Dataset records
____

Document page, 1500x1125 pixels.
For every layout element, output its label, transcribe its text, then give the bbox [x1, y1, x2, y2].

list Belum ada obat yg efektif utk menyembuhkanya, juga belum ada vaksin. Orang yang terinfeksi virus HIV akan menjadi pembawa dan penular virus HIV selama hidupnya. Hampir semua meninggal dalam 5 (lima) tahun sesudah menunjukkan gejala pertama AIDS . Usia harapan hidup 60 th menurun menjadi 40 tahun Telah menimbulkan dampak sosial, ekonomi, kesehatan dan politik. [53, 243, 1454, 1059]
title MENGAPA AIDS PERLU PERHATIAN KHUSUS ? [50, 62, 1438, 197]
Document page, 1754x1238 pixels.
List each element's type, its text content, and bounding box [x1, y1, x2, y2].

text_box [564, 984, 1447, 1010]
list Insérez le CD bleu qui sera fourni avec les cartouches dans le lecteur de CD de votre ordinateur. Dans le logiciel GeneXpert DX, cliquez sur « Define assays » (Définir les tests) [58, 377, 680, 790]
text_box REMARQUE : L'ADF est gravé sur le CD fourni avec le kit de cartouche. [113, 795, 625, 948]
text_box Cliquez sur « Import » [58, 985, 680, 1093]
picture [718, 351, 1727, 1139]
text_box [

____

Work task
Every line above that includes the word "page" must appear in the answer.

Answer below
Document page, 1500x1125 pixels.
Document page, 1754x1238 pixels.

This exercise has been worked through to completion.